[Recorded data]
***
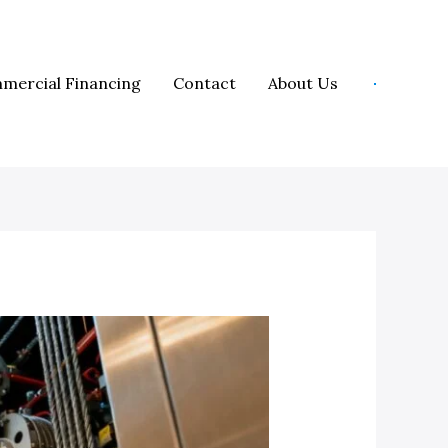
mercial Financing
Contact
About Us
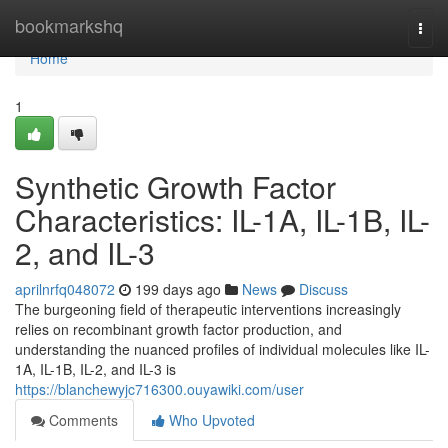
Home
bookmarkshq
Togg
navi
Home
1
Synthetic Growth Factor
Characteristics: IL-1A, IL-1B, IL-
2, and IL-3
aprilnrfq048072
199 days ago
News
Discuss
The burgeoning field of therapeutic interventions increasingly
relies on recombinant growth factor production, and
understanding the nuanced profiles of individual molecules like IL-
1A, IL-1B, IL-2, and IL-3 is
https://blanchewyjc716300.ouyawiki.com/user
Comments
Who Upvoted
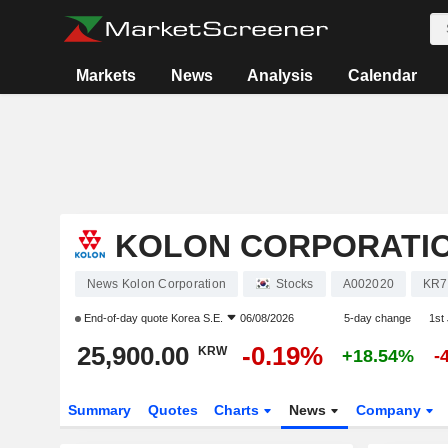
Markets
News
Analysis
Calendar
KOLON CORPORATI
News Kolon Corporation
Stocks
A002020
KR7
End-of-day quote
Korea S.E.
06/08/2026
5-day change
1st
25,900.00
-0.19%
KRW
+18.54%
-
Summary
Quotes
Charts
News
Company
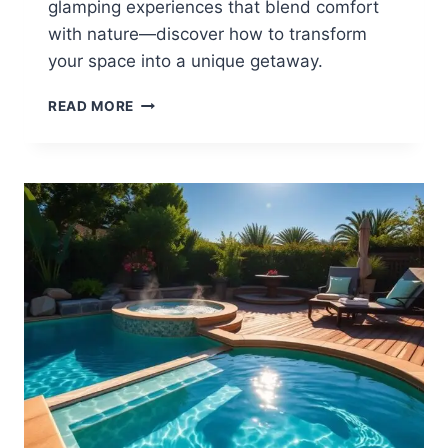
glamping experiences that blend comfort
with nature—discover how to transform
your space into a unique getaway.
12
READ MORE
BACKYARD
GLAMPING
IDEAS
FOR
UNIQUE
GETAWAYS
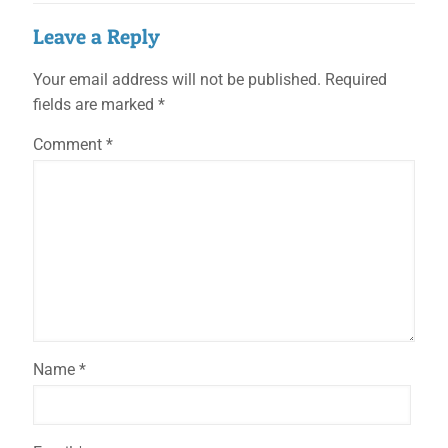
Leave a Reply
Your email address will not be published.
Required
fields are marked
*
Comment
*
Name
*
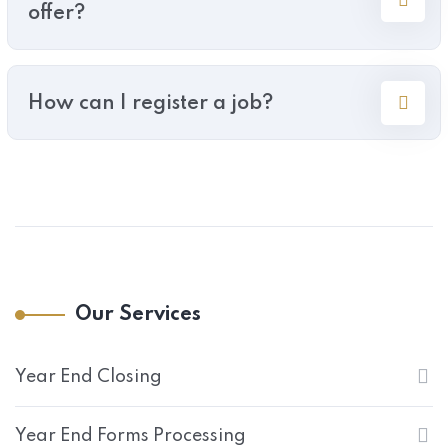
offer?
How can I register a job?
Our Services
Year End Closing
Year End Forms Processing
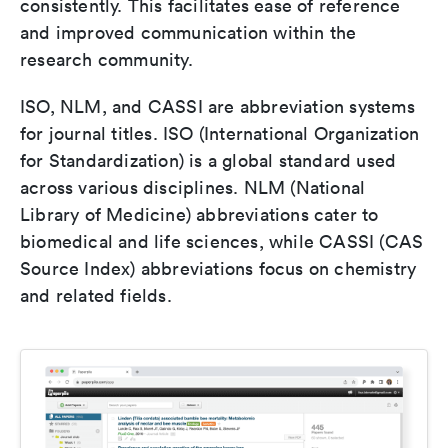
consistently. This facilitates ease of reference
and improved communication within the
research community.
ISO, NLM, and CASSI are abbreviation systems
for journal titles. ISO (International Organization
for Standardization) is a global standard used
across various disciplines. NLM (National
Library of Medicine) abbreviations cater to
biomedical and life sciences, while CASSI (CAS
Source Index) abbreviations focus on chemistry
and related fields.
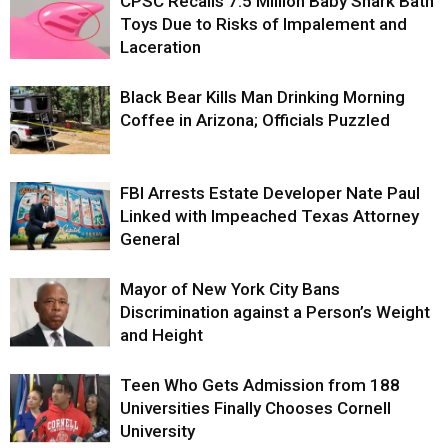
CPSC Recalls 7.5 Million Baby Shark Bath
Toys Due to Risks of Impalement and
Laceration
Black Bear Kills Man Drinking Morning
Coffee in Arizona; Officials Puzzled
FBI Arrests Estate Developer Nate Paul
Linked with Impeached Texas Attorney
General
Mayor of New York City Bans
Discrimination against a Person’s Weight
and Height
Teen Who Gets Admission from 188
Universities Finally Chooses Cornell
University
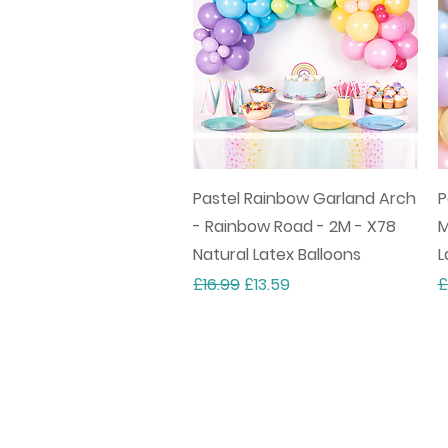
Quick View
Pastel Rainbow Garland Arch
P
- Rainbow Road - 2M - X78
M
Natural Latex Balloons
L
Regular Price
Sale Price
R
£16.99
£13.59
£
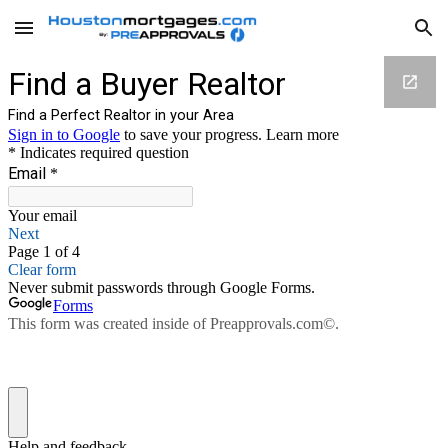
Skip to main content
Skip to navigation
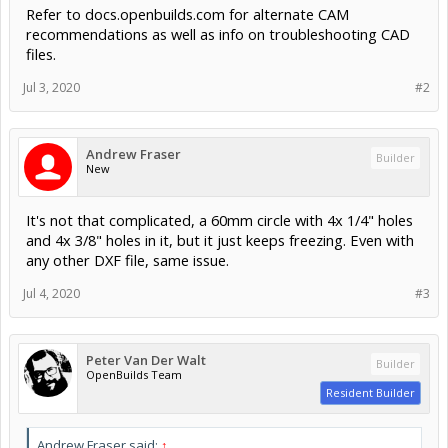
Refer to docs.openbuilds.com for alternate CAM
recommendations as well as info on troubleshooting CAD
files.
Jul 3, 2020
#2
Andrew Fraser
Builder
New
It's not that complicated, a 60mm circle with 4x 1/4" holes
and 4x 3/8" holes in it, but it just keeps freezing. Even with
any other DXF file, same issue.
Jul 4, 2020
#3
Peter Van Der Walt
Builder
OpenBuilds Team
Resident Builder
Andrew Fraser said:
↑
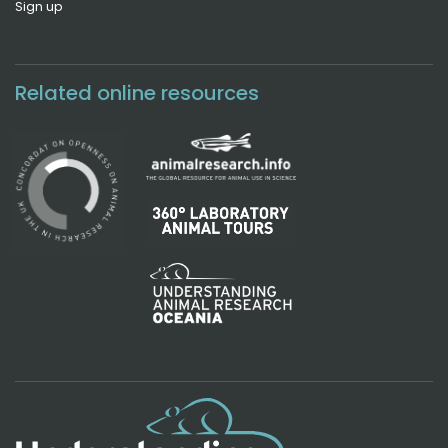
Sign up
Related online resources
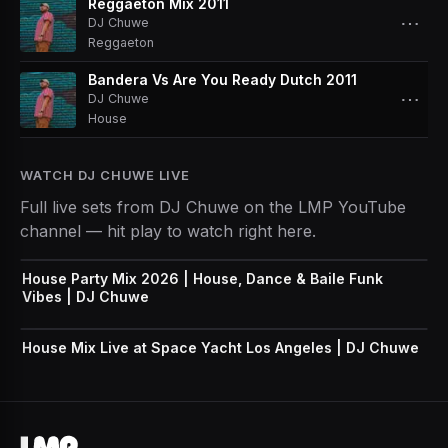
Reggaeton Mix 2011
⋯
DJ Chuwe
Reggaeton
Bandera Vs Are You Ready Dutch 2011
⋯
DJ Chuwe
House
WATCH
DJ CHUWE
LIVE
Full live sets from
DJ Chuwe
on the LMP YouTube
channel — hit play to watch right here.
House Party Mix 2026 | House, Dance & Baile Funk
Vibes | DJ Chuwe
House Mix Live at Space Yacht Los Angeles | DJ Chuwe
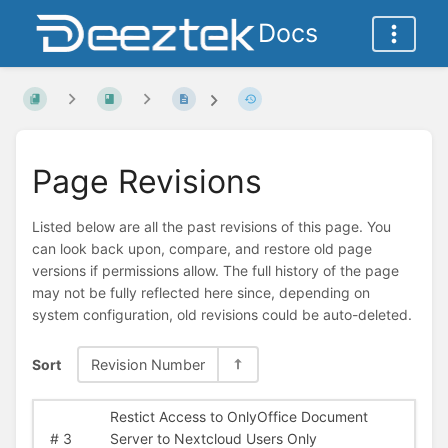
Docs
Page Revisions
Listed below are all the past revisions of this page. You
can look back upon, compare, and restore old page
versions if permissions allow. The full history of the page
may not be fully reflected here since, depending on
system configuration, old revisions could be auto-deleted.
Sort
Revision Number
Restict Access to OnlyOffice Document
#
3
Server to Nextcloud Users Only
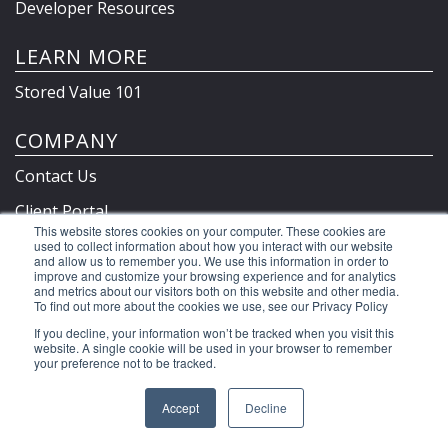
Developer Resources
LEARN MORE
Stored Value 101
COMPANY
Contact Us
Client Portal
This website stores cookies on your computer. These cookies are
Privacy Policy & Terms
used to collect information about how you interact with our website
and allow us to remember you. We use this information in order to
improve and customize your browsing experience and for analytics
and metrics about our visitors both on this website and other media.
To find out more about the cookies we use, see our Privacy Policy
©2026 Clutch Holdings LLC
If you decline, your information won’t be tracked when you visit this
website. A single cookie will be used in your browser to remember
your preference not to be tracked.
Accept
Decline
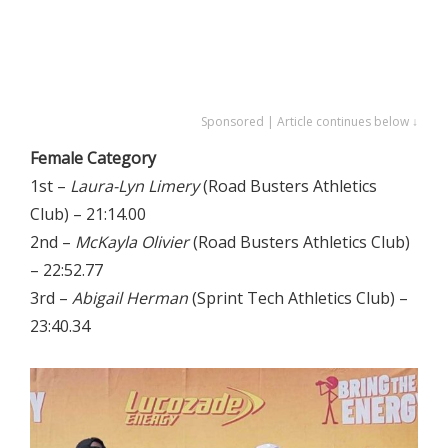
Sponsored | Article continues below ↓
Female Category
1st –
Laura-Lyn Limery
(Road Busters Athletics
Club) – 21:14.00
2nd –
McKayla Olivier
(Road Busters Athletics Club)
– 22:52.77
3rd –
Abigail Herman
(Sprint Tech Athletics Club) –
23:40.34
***
WHAT IS BEING ASKED
Exact wording is required throughout: write out all the records, but no pictures.

OUTPUT BELOW
mercial Financing
Contact
About Us
Home
bookmarkshq
Togg
navi
Home
1
Synthetic Growth Factor
Characteristics: IL-1A, IL-1B, IL-
2, and IL-3
aprilnrfq048072
199 days ago
News
Discuss
The burgeoning field of therapeutic interventions increasingly
relies on recombinant growth factor production, and
understanding the nuanced profiles of individual molecules like IL-
1A, IL-1B, IL-2, and IL-3 is
https://blanchewyjc716300.ouyawiki.com/user
Comments
Who Upvoted
Markets
News
Analysis
Calendar
KOLON CORPORATI
News Kolon Corporation
Stocks
A002020
KR7
End-of-day quote
Korea S.E.
06/08/2026
5-day change
1st
25,900.00
-0.19%
KRW
+18.54%
-
Summary
Quotes
Charts
News
Company
glamping experiences that blend comfort
with nature—discover how to transform
your space into a unique getaway.
12
READ MORE
BACKYARD
GLAMPING
IDEAS
FOR
UNIQUE
GETAWAYS
Leave a Reply
Your email address will not be published.
Required
fields are marked
*
Comment
*
Name
*
offer?
How can I register a job?
Our Services
Year End Closing
Year End Forms Processing
consistently. This facilitates ease of reference
and improved communication within the
research community.
ISO, NLM, and CASSI are abbreviation systems
for journal titles. ISO (International Organization
for Standardization) is a global standard used
across various disciplines. NLM (National
Library of Medicine) abbreviations cater to
biomedical and life sciences, while CASSI (CAS
Source Index) abbreviations focus on chemistry
and related fields.
CPSC Recalls 7.5 Million Baby Shark Bath
Toys Due to Risks of Impalement and
Laceration
Black Bear Kills Man Drinking Morning
Coffee in Arizona; Officials Puzzled
FBI Arrests Estate Developer Nate Paul
Linked with Impeached Texas Attorney
General
Mayor of New York City Bans
Discrimination against a Person’s Weight
and Height
Teen Who Gets Admission from 188
Universities Finally Chooses Cornell
University
Quick View
Pastel Rainbow Garland Arch
P
- Rainbow Road - 2M - X78
M
Natural Latex Balloons
L
Regular Price
Sale Price
R
£16.99
£13.59
£
Skip to main content
Skip to navigation
Refer to docs.openbuilds.com for alternate CAM
recommendations as well as info on troubleshooting CAD
files.
Jul 3, 2020
#2
Andrew Fraser
Builder
New
It's not that complicated, a 60mm circle with 4x 1/4" holes
and 4x 3/8" holes in it, but it just keeps freezing. Even with
any other DXF file, same issue.
Jul 4, 2020
#3
Peter Van Der Walt
Builder
OpenBuilds Team
Resident Builder
Andrew Fraser said:
↑
Sign up
Related online resources
Reggaeton Mix 2011
⋯
DJ Chuwe
Reggaeton
Bandera Vs Are You Ready Dutch 2011
⋯
DJ Chuwe
House
WATCH
DJ CHUWE
LIVE
Full live sets from
DJ Chuwe
on the LMP YouTube
channel — hit play to watch right here.
House Party Mix 2026 | House, Dance & Baile Funk
Vibes | DJ Chuwe
House Mix Live at Space Yacht Los Angeles | DJ Chuwe
Docs
Page Revisions
Listed below are all the past revisions of this page. You
can look back upon, compare, and restore old page
versions if permissions allow. The full history of the page
may not be fully reflected here since, depending on
system configuration, old revisions could be auto-deleted.
Sort
Revision Number
Restict Access to OnlyOffice Document
#
3
Server to Nextcloud Users Only
Developer Resources
LEARN MORE
Stored Value 101
COMPANY
Contact Us
Client Portal
This website stores cookies on your computer. These cookies are
Privacy Policy & Terms
used to collect information about how you interact with our website
and allow us to remember you. We use this information in order to
improve and customize your browsing experience and for analytics
and metrics about our visitors both on this website and other media.
To find out more about the cookies we use, see our Privacy Policy
©2026 Clutch Holdings LLC
If you decline, your information won’t be tracked when you visit this
website. A single cookie will be used in your browser to remember
your preference not to be tracked.
Accept
Decline
Sponsored | Article continues below ↓
Female Category
1st –
Laura-Lyn Limery
(Road Busters Athletics
Club) – 21:14.00
2nd –
McKayla Olivier
(Road Busters Athletics Club)
– 22:52.77
3rd –
Abigail Herman
(Sprint Tech Athletics Club) –
23:40.34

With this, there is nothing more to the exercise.